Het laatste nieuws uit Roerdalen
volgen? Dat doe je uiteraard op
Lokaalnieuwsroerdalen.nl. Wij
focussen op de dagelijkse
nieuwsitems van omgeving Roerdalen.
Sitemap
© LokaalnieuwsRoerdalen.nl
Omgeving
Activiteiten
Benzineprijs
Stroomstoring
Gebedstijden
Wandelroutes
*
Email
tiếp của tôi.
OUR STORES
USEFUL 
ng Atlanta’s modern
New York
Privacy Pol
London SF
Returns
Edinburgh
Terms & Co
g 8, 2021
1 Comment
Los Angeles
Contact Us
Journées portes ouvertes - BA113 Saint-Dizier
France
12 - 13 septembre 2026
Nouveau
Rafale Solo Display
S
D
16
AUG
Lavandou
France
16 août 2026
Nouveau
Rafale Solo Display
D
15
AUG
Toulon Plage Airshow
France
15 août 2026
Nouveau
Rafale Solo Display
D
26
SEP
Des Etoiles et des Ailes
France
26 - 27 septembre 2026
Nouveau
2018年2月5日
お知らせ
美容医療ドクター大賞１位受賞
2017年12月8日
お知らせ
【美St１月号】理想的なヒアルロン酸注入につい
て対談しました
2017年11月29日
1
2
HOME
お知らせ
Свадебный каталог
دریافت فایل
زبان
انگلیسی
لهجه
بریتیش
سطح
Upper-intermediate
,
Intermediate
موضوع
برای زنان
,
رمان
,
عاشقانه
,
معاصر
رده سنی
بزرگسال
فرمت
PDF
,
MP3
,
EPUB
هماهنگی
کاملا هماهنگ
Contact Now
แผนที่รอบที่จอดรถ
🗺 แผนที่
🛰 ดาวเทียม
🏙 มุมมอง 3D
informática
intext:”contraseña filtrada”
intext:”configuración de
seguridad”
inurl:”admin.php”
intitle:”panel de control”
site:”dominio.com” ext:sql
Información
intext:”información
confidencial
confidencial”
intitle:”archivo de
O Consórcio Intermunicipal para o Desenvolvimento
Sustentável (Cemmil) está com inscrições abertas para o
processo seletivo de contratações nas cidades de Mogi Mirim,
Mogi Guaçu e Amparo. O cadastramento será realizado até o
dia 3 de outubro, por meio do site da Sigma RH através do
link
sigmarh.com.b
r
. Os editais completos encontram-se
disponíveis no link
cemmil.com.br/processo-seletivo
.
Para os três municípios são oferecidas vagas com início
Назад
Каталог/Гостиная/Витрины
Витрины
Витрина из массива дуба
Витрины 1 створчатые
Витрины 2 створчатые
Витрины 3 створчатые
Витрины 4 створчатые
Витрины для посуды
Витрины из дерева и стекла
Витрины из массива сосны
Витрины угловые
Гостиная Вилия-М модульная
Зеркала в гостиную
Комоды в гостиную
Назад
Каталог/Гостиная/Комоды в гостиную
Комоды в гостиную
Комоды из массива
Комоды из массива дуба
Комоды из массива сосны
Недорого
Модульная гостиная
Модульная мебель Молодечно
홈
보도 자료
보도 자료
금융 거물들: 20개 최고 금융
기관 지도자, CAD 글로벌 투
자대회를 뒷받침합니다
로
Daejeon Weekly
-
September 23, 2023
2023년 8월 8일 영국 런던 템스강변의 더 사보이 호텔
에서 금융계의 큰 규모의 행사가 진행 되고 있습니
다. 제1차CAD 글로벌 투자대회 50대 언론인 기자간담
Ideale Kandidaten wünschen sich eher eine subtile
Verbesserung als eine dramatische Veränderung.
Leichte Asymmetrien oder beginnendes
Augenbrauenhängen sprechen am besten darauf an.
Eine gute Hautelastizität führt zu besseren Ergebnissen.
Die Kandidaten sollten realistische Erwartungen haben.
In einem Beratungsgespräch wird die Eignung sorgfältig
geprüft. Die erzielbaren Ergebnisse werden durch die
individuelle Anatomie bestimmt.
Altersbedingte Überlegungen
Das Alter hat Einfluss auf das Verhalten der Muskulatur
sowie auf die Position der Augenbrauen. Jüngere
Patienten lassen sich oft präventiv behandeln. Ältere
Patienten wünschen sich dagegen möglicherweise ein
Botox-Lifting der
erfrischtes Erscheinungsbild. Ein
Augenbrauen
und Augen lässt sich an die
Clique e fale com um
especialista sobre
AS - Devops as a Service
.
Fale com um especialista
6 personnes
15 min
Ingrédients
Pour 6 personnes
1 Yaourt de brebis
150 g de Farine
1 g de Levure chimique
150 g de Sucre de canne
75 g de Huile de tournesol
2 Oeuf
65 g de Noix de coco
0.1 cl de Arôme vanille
....
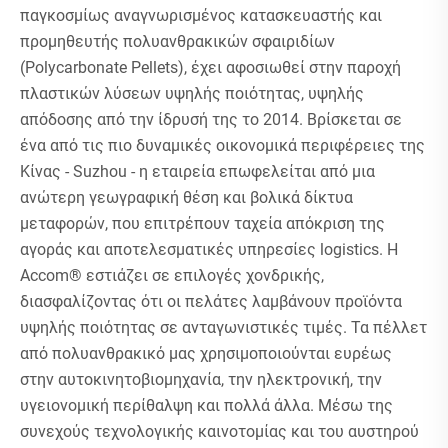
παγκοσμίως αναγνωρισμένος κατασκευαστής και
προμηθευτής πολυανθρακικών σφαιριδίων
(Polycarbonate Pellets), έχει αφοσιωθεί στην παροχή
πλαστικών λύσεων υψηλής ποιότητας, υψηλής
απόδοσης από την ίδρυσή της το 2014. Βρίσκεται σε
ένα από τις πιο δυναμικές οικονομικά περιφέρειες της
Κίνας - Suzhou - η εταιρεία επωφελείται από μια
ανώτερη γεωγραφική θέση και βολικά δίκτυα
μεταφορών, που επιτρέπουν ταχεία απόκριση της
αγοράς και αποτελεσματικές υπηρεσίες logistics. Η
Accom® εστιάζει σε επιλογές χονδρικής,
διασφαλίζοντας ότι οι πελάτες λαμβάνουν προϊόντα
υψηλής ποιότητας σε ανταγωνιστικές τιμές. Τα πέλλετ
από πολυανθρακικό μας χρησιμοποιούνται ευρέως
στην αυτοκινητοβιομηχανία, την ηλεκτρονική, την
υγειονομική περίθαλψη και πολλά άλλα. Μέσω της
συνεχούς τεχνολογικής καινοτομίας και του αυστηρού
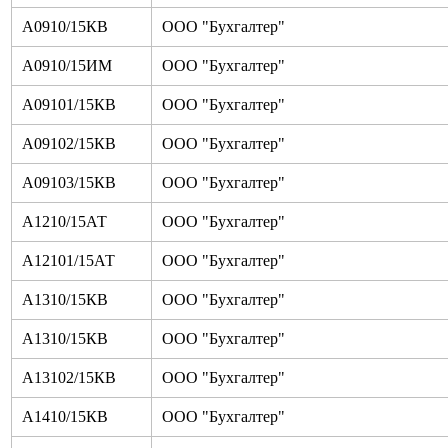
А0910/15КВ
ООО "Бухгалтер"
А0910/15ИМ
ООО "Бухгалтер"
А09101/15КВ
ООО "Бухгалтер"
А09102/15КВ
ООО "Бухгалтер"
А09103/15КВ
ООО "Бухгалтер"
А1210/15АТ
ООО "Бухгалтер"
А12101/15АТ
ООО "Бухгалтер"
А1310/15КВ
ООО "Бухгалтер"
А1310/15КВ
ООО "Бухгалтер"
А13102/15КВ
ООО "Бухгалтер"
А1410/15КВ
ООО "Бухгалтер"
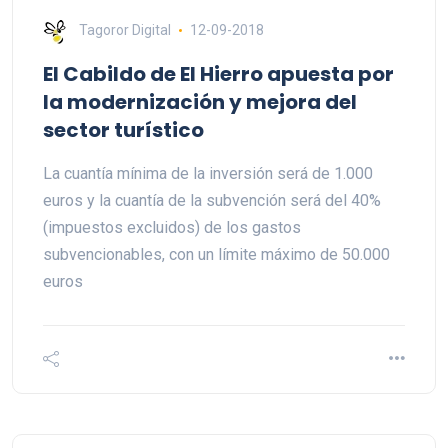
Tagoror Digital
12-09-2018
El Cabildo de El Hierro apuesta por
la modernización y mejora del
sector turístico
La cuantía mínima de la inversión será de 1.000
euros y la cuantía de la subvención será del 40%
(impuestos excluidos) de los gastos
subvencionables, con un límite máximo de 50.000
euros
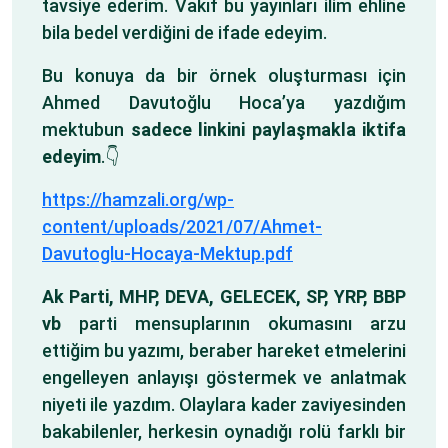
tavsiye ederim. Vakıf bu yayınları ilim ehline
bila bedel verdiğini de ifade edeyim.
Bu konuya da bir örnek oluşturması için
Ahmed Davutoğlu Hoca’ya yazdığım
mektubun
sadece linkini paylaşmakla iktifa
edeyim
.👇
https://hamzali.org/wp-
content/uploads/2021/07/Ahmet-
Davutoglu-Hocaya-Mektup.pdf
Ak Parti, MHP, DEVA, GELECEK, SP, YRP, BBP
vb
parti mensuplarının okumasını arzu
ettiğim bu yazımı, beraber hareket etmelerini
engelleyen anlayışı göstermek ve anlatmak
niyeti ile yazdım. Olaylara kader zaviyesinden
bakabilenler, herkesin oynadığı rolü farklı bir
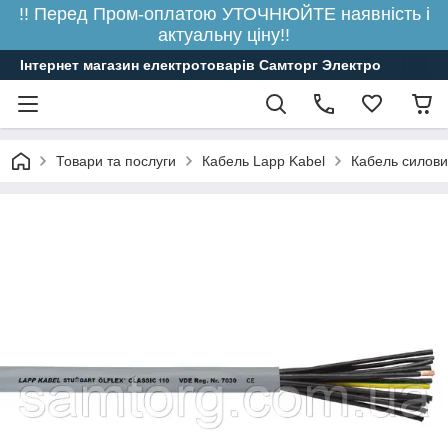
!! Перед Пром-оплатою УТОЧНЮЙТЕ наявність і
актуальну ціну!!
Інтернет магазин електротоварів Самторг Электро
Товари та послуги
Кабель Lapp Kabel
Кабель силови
....
Your assignment: Retype only the stretch of lines above starting at the one with "individuelle Anatomie bestimmt." and stopping at the one with "und Augen lässt sich an die", exactly as written, with both kept.

Completed exercise:
individuelle Anatomie bestimmt.
Altersbedingte Überlegungen
Das Alter hat Einfluss auf das Verhalten der Muskulatur
sowie auf die Position der Augenbrauen. Jüngere
Patienten lassen sich oft präventiv behandeln. Ältere
Patienten wünschen sich dagegen möglicherweise ein
Botox-Lifting der
erfrischtes Erscheinungsbild. Ein
Augenbrauen
und Augen lässt sich an die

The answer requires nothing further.